Solana ETF Approval Chances are Extremely Low
According to Terrett, the SEC has notified at least two of the five prospective issuers that it will reject their 19b-4 filings for the SOL spot ETFs.
“The consensus here, I’m told, is that the SEC won’t entertain any new crypto ETFs under the current administration,” Terrett wrote.
This development comes as a sharp reversal from earlier optimism. Just days ago, reports suggested that negotiations for Solana ETFs were progressing well and that approval could be within reach.
However, the SEC’s latest signals suggest that the regulatory agency remains hesitant to expand crypto-related ETFs beyond Bitcoin and Ethereum, the only digital asset ETFs currently approved in the US.
Solana is among several altcoins whose ETF applications remain in limbo.
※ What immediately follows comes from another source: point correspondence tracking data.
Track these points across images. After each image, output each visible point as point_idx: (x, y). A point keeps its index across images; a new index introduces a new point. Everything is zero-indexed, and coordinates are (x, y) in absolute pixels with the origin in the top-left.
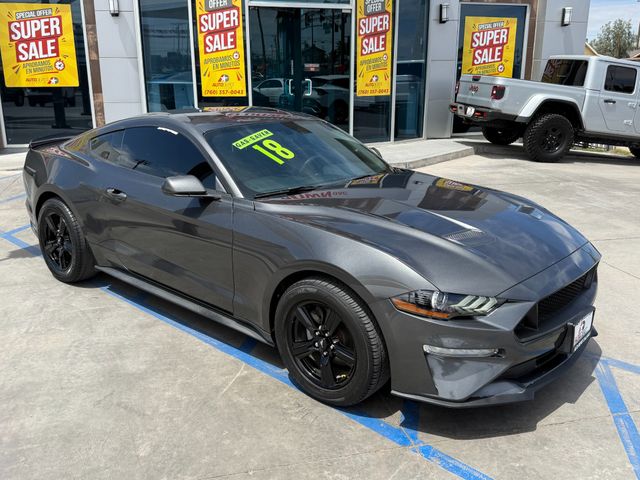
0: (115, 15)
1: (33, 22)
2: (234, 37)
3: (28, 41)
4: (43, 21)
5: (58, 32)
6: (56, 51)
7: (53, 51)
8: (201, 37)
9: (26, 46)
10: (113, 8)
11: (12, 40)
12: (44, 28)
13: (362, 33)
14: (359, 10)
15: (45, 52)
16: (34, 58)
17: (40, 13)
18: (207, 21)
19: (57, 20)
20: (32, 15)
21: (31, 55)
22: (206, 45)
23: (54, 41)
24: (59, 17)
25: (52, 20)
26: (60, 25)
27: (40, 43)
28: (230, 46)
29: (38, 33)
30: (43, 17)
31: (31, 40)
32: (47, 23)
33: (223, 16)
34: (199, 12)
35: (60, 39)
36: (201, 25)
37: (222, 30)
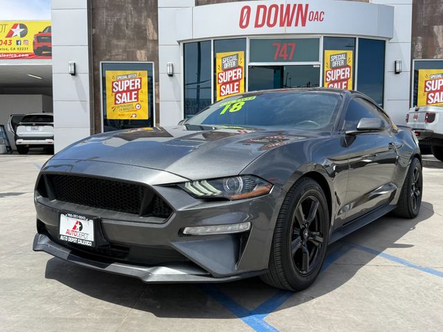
0: (171, 75)
1: (126, 81)
2: (238, 85)
3: (121, 93)
4: (131, 81)
5: (139, 87)
6: (137, 98)
7: (135, 98)
8: (218, 87)
9: (120, 95)
10: (169, 70)
11: (113, 92)
12: (131, 84)
13: (327, 80)
14: (326, 65)
15: (131, 99)
16: (124, 102)
17: (130, 77)
18: (222, 77)
19: (139, 80)
20: (126, 77)
21: (123, 100)
22: (221, 91)
23: (136, 92)
24: (141, 78)
25: (136, 80)
26: (141, 83)
27: (128, 94)
28: (235, 91)
29: (128, 88)
30: (132, 78)
31: (124, 91)
32: (134, 82)
33: (232, 73)
34: (218, 71)
35: (140, 91)
36: (219, 79)
37: (231, 82)
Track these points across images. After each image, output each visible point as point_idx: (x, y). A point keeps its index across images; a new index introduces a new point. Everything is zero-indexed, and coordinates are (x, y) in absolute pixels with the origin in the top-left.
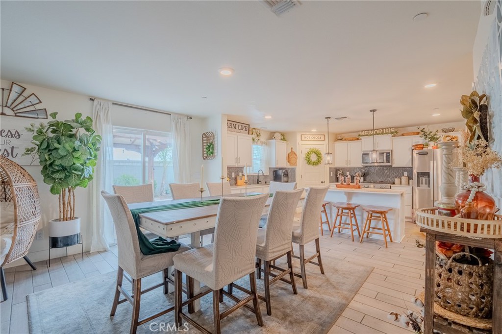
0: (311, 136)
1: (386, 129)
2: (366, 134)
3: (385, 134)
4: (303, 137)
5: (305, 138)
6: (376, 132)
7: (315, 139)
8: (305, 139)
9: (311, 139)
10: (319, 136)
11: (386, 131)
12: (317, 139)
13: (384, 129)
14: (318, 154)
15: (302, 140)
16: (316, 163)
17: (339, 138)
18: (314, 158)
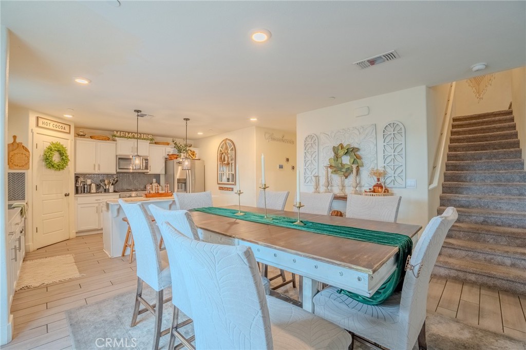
0: (52, 123)
1: (144, 134)
2: (122, 135)
3: (143, 139)
4: (41, 121)
5: (43, 123)
6: (134, 136)
7: (57, 129)
8: (43, 126)
9: (51, 127)
10: (64, 126)
11: (144, 137)
12: (60, 130)
13: (142, 135)
14: (62, 153)
15: (37, 125)
16: (60, 167)
17: (81, 133)
18: (56, 158)
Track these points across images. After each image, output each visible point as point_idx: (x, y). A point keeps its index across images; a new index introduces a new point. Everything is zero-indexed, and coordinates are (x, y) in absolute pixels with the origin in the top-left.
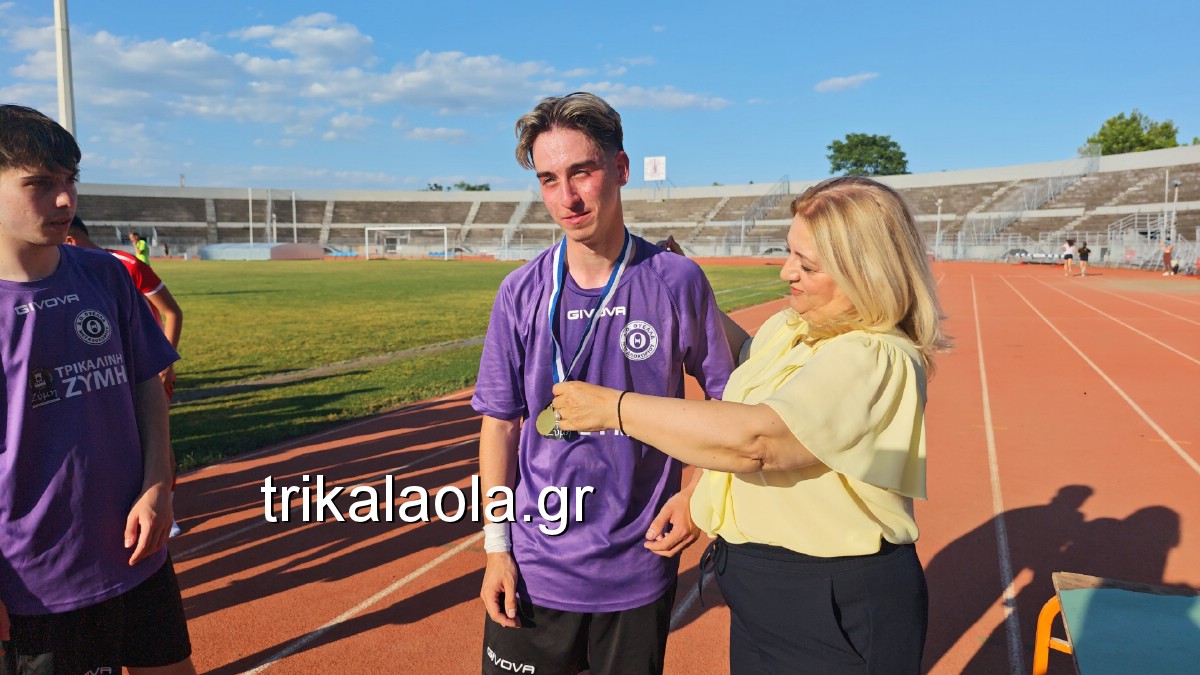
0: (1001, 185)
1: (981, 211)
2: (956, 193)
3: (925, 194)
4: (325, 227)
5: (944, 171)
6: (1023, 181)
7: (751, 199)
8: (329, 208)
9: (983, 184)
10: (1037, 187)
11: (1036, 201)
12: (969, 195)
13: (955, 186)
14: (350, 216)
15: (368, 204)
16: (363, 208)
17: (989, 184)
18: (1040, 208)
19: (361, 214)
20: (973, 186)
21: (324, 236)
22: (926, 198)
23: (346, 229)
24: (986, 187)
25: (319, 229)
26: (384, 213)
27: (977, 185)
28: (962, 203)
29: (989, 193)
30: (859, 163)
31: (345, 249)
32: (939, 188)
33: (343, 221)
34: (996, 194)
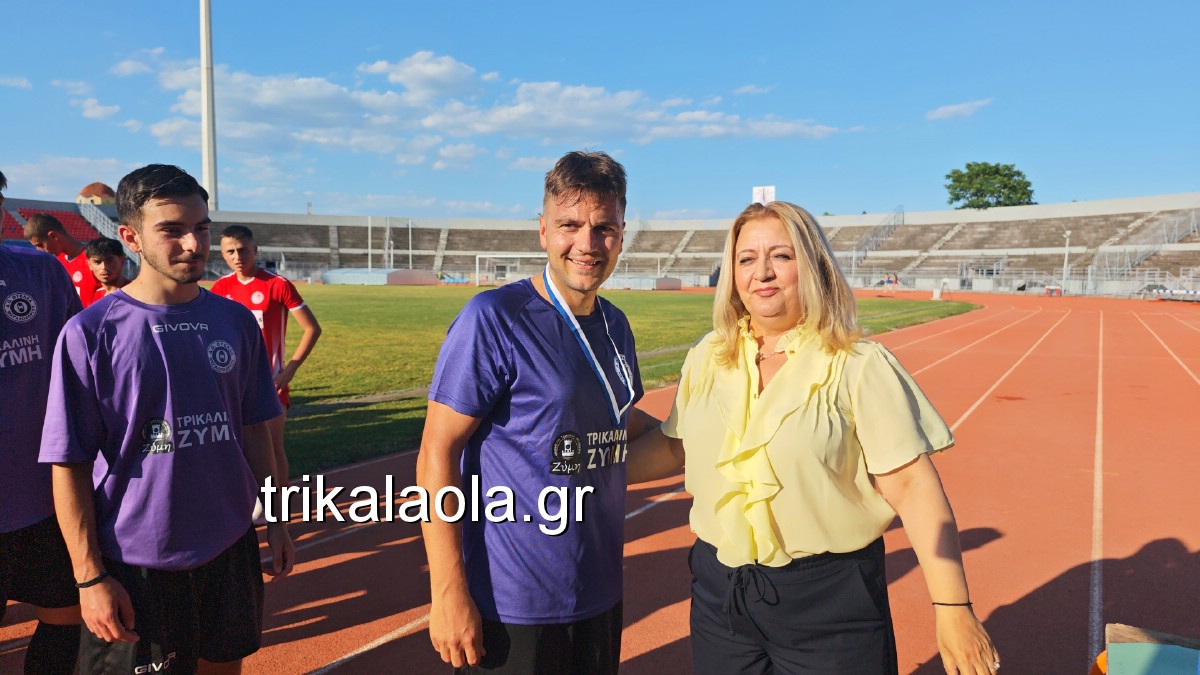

Alongside Solana, applications for XRP, HBAR, and Litecoin ETFs are also under review.
Filing a 19b-4 form, which sets the timeline for the SEC’s review process, is a crucial step in this journey. However, Bloomberg Intelligence’s James Seyffart pointed out that several applicants have not reached this stage, as indicated by deadlines marked “N/A.”
Bitwise, Canary Capital, and Grayscale recently made headlines with their Solana ETF filings. Meanwhile, VanEck and 21Shares collaborated on a submission to Cboe, signaling widespread institutional interest in the Solana ecosystem.
Despite this momentum, a lack of regulatory clarity continues to weigh on the market, with Solana ETF approval odds reportedly plummeting to just 3% three months ago.
Many view a SOL-based ETF as a natural next step in Solana’s maturation, enabling broader investor access and liquidity. The SEC’s stringent stance, however, reflects the challenges of achieving this milestone under the current regulatory framework. With numerous applications already rejected or pending without clear timelines, the Solana ETF debate exemplifies the broader struggle between innovation and oversight in the crypto industry.
Political and Regulatory Shifts Could Change Things
The SEC’s resistance to broadening crypto ETF approvals reflects the current administration’s cautious approach to digital assets, spearheaded by Chair Gary Gensler. However, political and leadership changes could shift this dynamic.
President-elect Donald Trump has expressed a pro-crypto stance that some experts believe could pave the way for more accommodating policies. Analysts suggest a Trump administration might foster a more favorable regulatory environment for digital assets, especially with a crypto-friendly SEC chair like Paul Atkins.
This change could reignite optimism for Solana and other altcoin ETFs that are currently stalled.
“The greatest Solana win coming from the new Trump Presidency will be our long-awaited ETF in 2025 or 2026. No surprise, the incredible VanEck team will lead the charge here with support from 21Shares and Canary Capital,” said Dan Jablonski, head of growth at news and research firm Syndica.
Despite regulatory hurdles, Solana continues to demonstrate strong ecosystem growth. As of this writing, SOL is trading for $239.47, a modest 1.37% gain on the day. The blockchain is celebrated for its high throughput and low transaction costs, which have attracted institutional interest.
Following the appointment of a new SEC chair ahead of Gensler’s resignation and as Trump’s inauguration nears, the potential for significant regulatory shifts looms large. These developments could usher in a new era of crypto acceptance, opening doors for Solana and other altcoin ETFs. Until then, however, the path to approval remains fraught with uncertainty.